THE BIG ONE Send This Review to a Friend
Irrepressible Michael Moore is back again with THE BIG ONE, mercilessly skewering big business for callously firing workers--excuse me, the polite term is "downsizing"--even while profits are soaring. Moore, whose "Roger and Me" was an amusingly pointed blast at the policies of General Motors, took advantage of a tour promoting his book "Downsize This! Random Threats from an Unarmed America"" to visit places where employees were getting raw deals in the midst of vast profits and lavish executive pay.
Moore's method can best be described as creating a cinema essay. No objective documentaries for him. He is an old-fashioned muckraker who is enormously entertaining, part stand-up comedian, part agitator, as he goes after assorted foes. His technique is to ambush corporate executives and their underlings with a camera crew. He usually succeeds in making his targets look foolish.

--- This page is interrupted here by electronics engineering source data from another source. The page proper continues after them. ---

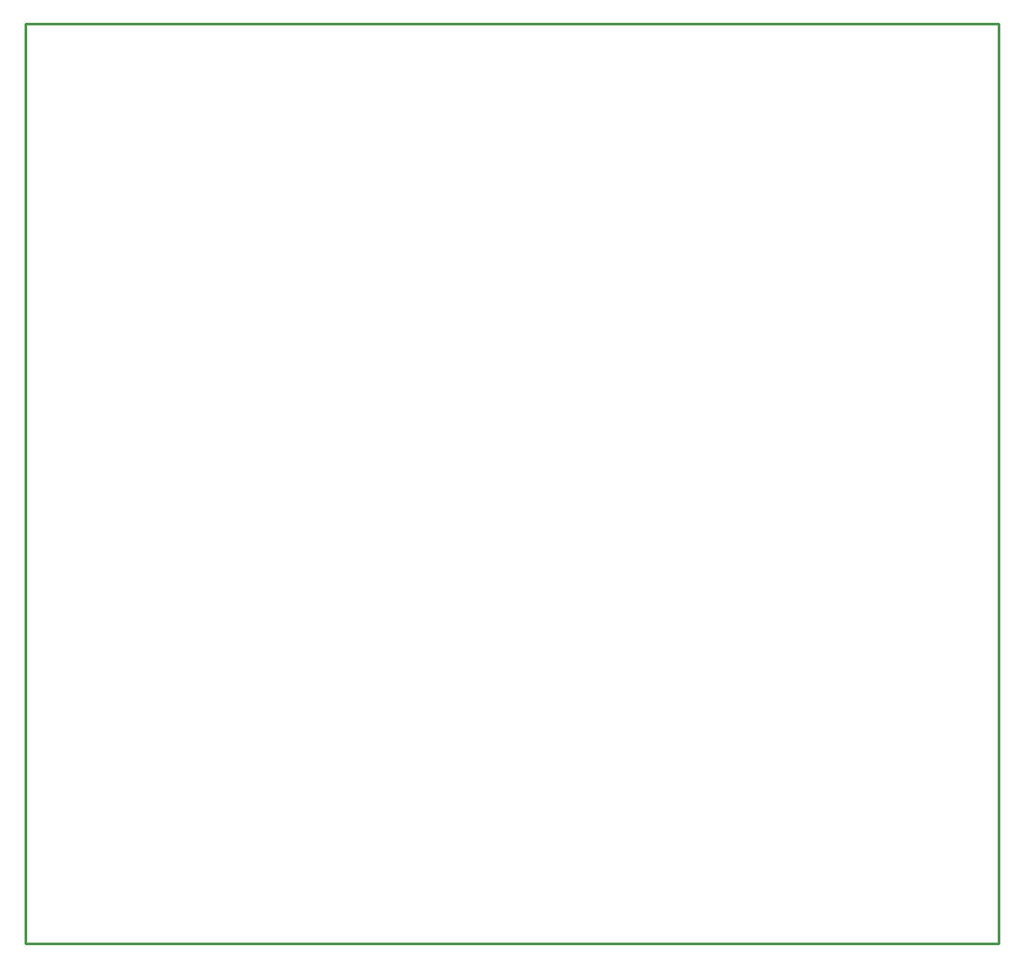
<source format=gbr>
G04 EAGLE Gerber RS-274X export*
G75*
%MOMM*%
%FSLAX34Y34*%
%LPD*%
%IN*%
%IPPOS*%
%AMOC8*
5,1,8,0,0,1.08239X$1,22.5*%
G01*
G04 Define Apertures*
%ADD10C,0.254000*%
D10*
X38100Y50800D02*
X977900Y50800D01*
X977900Y939800D01*
X38100Y939800D01*
X38100Y50800D01*
M02*

</source>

One especially funny sequence is his confrontation with Nike chairman Phil Knight, who agrees to see Moore, only to be surprised by the filmmaker's offer of free air tickets to Indonesia so Knight can visit his factory there. Knight won't take the bait, but Moore persistently tries to enlist Knight's conscience in his battle against using cheap labor abroad instead of American labor at home.
At the outset Moore describes a hilarious gambit illustrating his theme that politicians will take money from anyone. He tells how he set up bank accounts for bogus organizations like Hemp Growers for Clinton and Pedophiles for Perot and claims that contribution checks sent under such guises were accepted, cashed and acknowledged with thank you letters. Moore elicits roars of laughter from the audiences he addresses so gleefully while on the road.

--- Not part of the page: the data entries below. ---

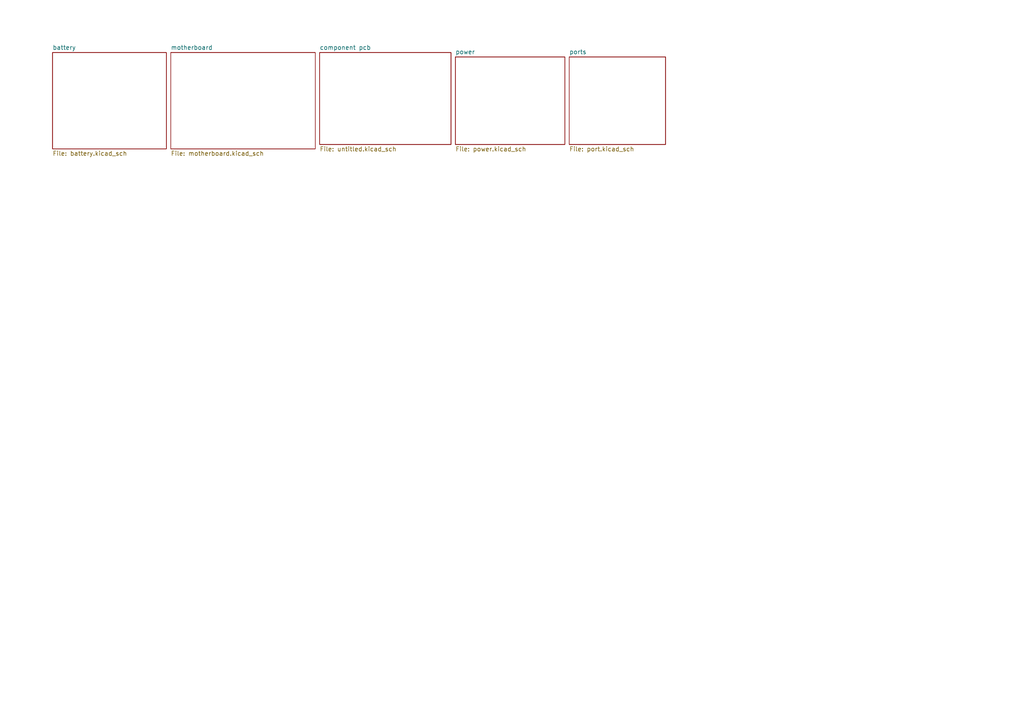
<source format=kicad_sch>
(kicad_sch (version 20230121) (generator eeschema)

  (uuid 5fc31bad-36d8-475d-8be1-c35c301b8728)

  (paper "A4")

  


  (sheet (at 15.24 15.24) (size 33.02 27.94) (fields_autoplaced)
    (stroke (width 0.1524) (type solid))
    (fill (color 0 0 0 0.0000))
    (uuid 23addc06-e391-465a-9718-cd1838621e19)
    (property "Sheetname" "battery" (at 15.24 14.5284 0)
      (effects (font (size 1.27 1.27)) (justify left bottom))
    )
    (property "Sheetfile" "battery.kicad_sch" (at 15.24 43.7646 0)
      (effects (font (size 1.27 1.27)) (justify left top))
    )
    (instances
      (project "echelon"
        (path "/5fc31bad-36d8-475d-8be1-c35c301b8728" (page "2"))
      )
    )
  )

  (sheet (at 92.71 15.24) (size 38.1 26.67) (fields_autoplaced)
    (stroke (width 0.1524) (type solid))
    (fill (color 0 0 0 0.0000))
    (uuid 6aedfbca-31f5-43a7-bf9d-2ecc96db9bbb)
    (property "Sheetname" "component pcb" (at 92.71 14.5284 0)
      (effects (font (size 1.27 1.27)) (justify left bottom))
    )
    (property "Sheetfile" "untitled.kicad_sch" (at 92.71 42.4946 0)
      (effects (font (size 1.27 1.27)) (justify left top))
    )
    (instances
      (project "echelon"
        (path "/5fc31bad-36d8-475d-8be1-c35c301b8728" (page "4"))
      )
    )
  )

  (sheet (at 49.53 15.24) (size 41.91 27.94) (fields_autoplaced)
    (stroke (width 0.1524) (type solid))
    (fill (color 0 0 0 0.0000))
    (uuid a6f4d48b-1f47-4be8-8865-9c8b24a9a614)
    (property "Sheetname" "motherboard" (at 49.53 14.5284 0)
      (effects (font (size 1.27 1.27)) (justify left bottom))
    )
    (property "Sheetfile" "motherboard.kicad_sch" (at 49.53 43.7646 0)
      (effects (font (size 1.27 1.27)) (justify left top))
    )
    (instances
      (project "echelon"
        (path "/5fc31bad-36d8-475d-8be1-c35c301b8728" (page "3"))
      )
    )
  )

  (sheet (at 132.08 16.51) (size 31.75 25.4) (fields_autoplaced)
    (stroke (width 0.1524) (type solid))
    (fill (color 0 0 0 0.0000))
    (uuid a812bb0d-d35d-4272-a56d-1b8191a18817)
    (property "Sheetname" "power" (at 132.08 15.7984 0)
      (effects (font (size 1.27 1.27)) (justify left bottom))
    )
    (property "Sheetfile" "power.kicad_sch" (at 132.08 42.4946 0)
      (effects (font (size 1.27 1.27)) (justify left top))
    )
    (instances
      (project "echelon"
        (path "/5fc31bad-36d8-475d-8be1-c35c301b8728" (page "5"))
      )
    )
  )

  (sheet (at 165.1 16.51) (size 27.94 25.4) (fields_autoplaced)
    (stroke (width 0.1524) (type solid))
    (fill (color 0 0 0 0.0000))
    (uuid c8a523de-a27c-422a-8a30-078740471336)
    (property "Sheetname" "ports " (at 165.1 15.7984 0)
      (effects (font (size 1.27 1.27)) (justify left bottom))
    )
    (property "Sheetfile" "port.kicad_sch" (at 165.1 42.4946 0)
      (effects (font (size 1.27 1.27)) (justify left top))
    )
    (instances
      (project "echelon"
        (path "/5fc31bad-36d8-475d-8be1-c35c301b8728" (page "6"))
      )
    )
  )

  (sheet_instances
    (path "/" (page "1"))
  )
)

</source>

A little of Moore goes a long way and the film could gain from cuts, but he has hit upon an entertaining method to make us think about the injustices suffered by so many who are losing their jobs in an allegedly booming economy. Moore is one of a kind and "The Big One" is a welcome helping of thought-provoking fun that raises partisan filmmaking as entertainment to new heights. A Miramax release.